Tammy Bruce undertakes yet another desperate attempt to rescue herself from well-deserved obscurity and irrelevancy:

A series of six black and white prints on display in an unassuming corner of the New York public library have sparked controversy on the airwaves and blogosphere quite out of keeping with the dark, marble-lined corridor in which they are hung.

The prints show the mugshots, in the style of police arrest photographs, of main members of the Bush administration in the first few years of his presidency. There is President Bush himself, scowling into the camera, and a fierce, finger-pointing Dick Cheney.

...


Each of the "suspects" in Line Up, as the display is called, carry placards bearing a date.
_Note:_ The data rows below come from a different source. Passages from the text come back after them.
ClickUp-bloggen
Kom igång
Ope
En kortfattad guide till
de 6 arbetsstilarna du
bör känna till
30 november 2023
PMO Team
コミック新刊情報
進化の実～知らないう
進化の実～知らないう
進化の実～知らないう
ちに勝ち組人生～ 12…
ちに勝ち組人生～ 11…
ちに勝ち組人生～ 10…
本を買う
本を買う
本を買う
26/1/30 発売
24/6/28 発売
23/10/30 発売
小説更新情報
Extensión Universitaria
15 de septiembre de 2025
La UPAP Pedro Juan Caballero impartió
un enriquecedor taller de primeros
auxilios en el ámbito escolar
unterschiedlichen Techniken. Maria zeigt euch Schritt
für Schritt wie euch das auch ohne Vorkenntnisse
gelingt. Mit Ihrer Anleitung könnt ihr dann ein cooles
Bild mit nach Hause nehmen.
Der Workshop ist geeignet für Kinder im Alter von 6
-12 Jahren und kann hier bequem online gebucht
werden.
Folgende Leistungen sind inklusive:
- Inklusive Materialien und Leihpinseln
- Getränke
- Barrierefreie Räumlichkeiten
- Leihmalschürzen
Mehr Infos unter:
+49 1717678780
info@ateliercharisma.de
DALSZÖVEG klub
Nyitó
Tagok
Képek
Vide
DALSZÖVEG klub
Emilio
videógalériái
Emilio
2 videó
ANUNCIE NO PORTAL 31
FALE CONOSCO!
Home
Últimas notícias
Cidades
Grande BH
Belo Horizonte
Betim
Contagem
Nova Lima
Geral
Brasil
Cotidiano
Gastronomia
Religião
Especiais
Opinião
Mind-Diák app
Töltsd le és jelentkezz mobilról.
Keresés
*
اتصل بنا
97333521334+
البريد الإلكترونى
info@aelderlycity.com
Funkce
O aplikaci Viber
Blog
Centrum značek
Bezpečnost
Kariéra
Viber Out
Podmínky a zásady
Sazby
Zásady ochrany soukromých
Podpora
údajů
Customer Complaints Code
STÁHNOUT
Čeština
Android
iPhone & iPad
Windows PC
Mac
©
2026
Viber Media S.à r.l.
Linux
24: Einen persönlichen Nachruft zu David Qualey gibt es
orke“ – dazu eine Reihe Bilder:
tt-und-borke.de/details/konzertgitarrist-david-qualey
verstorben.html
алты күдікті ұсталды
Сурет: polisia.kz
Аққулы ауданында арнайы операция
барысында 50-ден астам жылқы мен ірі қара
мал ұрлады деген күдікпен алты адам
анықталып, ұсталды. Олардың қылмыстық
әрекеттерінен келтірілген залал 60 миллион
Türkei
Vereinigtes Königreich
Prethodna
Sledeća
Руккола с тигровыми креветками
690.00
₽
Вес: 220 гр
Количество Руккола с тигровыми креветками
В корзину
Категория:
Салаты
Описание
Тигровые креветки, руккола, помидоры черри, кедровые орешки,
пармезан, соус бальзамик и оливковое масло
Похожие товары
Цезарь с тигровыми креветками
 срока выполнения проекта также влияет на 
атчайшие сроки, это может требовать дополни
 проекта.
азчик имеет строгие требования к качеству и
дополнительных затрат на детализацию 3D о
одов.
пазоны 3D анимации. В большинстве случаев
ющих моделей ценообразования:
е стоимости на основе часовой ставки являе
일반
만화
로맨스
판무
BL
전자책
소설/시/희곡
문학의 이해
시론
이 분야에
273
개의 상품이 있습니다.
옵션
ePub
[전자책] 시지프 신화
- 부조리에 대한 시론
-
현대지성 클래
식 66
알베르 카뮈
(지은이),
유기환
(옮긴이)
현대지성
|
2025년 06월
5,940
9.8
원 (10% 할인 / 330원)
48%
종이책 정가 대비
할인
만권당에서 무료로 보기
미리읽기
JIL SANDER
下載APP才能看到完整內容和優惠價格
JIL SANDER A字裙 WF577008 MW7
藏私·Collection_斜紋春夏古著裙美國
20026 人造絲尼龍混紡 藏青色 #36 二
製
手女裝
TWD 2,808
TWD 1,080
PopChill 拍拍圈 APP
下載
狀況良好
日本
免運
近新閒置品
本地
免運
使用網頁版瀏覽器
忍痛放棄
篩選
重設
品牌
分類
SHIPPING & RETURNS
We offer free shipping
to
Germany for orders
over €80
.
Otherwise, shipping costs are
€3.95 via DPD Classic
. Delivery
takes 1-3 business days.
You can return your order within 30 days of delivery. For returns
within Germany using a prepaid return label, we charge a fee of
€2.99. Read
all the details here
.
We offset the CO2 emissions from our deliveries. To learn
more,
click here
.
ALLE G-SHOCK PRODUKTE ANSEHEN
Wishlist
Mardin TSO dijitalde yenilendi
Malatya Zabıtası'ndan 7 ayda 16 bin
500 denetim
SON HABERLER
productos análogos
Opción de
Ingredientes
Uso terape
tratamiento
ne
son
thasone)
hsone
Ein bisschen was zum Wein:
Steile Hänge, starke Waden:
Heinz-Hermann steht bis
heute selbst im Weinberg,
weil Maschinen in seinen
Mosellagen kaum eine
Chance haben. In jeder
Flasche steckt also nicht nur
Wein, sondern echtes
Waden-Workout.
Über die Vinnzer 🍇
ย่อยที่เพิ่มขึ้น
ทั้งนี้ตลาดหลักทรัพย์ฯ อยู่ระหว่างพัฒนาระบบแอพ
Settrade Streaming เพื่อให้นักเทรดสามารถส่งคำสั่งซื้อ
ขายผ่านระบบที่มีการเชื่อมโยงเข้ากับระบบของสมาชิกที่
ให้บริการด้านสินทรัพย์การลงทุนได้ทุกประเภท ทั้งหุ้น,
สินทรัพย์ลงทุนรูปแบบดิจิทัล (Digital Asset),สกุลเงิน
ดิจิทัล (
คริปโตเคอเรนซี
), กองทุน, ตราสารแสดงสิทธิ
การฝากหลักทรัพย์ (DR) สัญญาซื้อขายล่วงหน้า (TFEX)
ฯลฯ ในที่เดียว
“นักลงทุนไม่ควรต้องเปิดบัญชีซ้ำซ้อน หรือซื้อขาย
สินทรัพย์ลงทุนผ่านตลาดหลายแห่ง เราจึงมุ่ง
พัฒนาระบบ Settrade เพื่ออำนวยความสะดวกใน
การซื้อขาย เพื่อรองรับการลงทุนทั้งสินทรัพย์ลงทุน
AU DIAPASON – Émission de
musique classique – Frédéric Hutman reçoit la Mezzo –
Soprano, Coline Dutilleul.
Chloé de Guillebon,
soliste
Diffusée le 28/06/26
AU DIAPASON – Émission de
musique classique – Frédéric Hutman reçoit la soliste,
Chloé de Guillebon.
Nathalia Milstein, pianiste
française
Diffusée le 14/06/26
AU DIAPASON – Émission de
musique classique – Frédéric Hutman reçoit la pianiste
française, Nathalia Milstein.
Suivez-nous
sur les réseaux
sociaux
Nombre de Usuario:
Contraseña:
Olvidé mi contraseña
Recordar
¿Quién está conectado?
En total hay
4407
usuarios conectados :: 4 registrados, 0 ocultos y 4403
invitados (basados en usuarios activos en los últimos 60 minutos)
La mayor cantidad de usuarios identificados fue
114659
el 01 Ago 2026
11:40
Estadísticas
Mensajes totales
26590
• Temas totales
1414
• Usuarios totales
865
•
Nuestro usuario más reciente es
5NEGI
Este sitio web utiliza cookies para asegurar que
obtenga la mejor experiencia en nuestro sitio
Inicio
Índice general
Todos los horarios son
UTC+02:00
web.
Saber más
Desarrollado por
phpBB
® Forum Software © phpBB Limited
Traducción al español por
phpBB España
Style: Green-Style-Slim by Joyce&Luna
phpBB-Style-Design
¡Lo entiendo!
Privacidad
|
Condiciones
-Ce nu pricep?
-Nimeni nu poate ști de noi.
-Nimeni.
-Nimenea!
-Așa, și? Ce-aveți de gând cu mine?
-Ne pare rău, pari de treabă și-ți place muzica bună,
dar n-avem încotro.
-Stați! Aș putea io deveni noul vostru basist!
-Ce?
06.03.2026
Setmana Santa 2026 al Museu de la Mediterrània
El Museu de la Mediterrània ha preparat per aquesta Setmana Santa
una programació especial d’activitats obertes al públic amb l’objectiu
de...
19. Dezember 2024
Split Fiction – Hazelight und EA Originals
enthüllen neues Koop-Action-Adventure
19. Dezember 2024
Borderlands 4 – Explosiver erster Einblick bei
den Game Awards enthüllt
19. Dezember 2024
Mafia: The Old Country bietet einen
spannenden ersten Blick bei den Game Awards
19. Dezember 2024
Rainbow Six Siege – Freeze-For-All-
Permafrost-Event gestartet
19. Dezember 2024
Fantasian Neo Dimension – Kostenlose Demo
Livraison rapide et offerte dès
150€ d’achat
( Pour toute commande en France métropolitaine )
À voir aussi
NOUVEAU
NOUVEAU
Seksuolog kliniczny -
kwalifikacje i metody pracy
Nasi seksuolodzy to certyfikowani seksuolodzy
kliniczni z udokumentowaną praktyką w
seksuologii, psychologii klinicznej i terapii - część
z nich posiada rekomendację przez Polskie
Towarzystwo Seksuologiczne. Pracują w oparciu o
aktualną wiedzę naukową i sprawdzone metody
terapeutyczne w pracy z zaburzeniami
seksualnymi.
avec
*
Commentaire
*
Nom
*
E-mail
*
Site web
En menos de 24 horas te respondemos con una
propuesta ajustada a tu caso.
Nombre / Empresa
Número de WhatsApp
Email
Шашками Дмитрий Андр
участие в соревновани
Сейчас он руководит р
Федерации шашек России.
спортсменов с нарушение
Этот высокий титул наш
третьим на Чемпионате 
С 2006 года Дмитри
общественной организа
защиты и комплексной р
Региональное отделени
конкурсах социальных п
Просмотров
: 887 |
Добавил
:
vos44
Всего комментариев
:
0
The artists, Nora Ligorano and Marshall Reese, have chosen the dates to refer to key speeches in which they believe the politicians incriminated themselves in front of the American people.

An audio tape runs beside the prints and plays the speeches as the prints come up in a slide show.

...

"What is disgusting about these doctored photos is the place of prominence the library has given them," one blogger wrote. "I am shocked and angry that a public library would stoop to this level."

Tammy Bruce, a rightwing radio talkshow host, said: "At first I wondered who put al-Qaida in charge of the New York public library, but then of course remembered the American left is doing their bidding for them."

If it wasn't for political speech in public libraries, Bruce's book sales would be zero. (In the stacks, as in real life, Bruce is just wasting space.)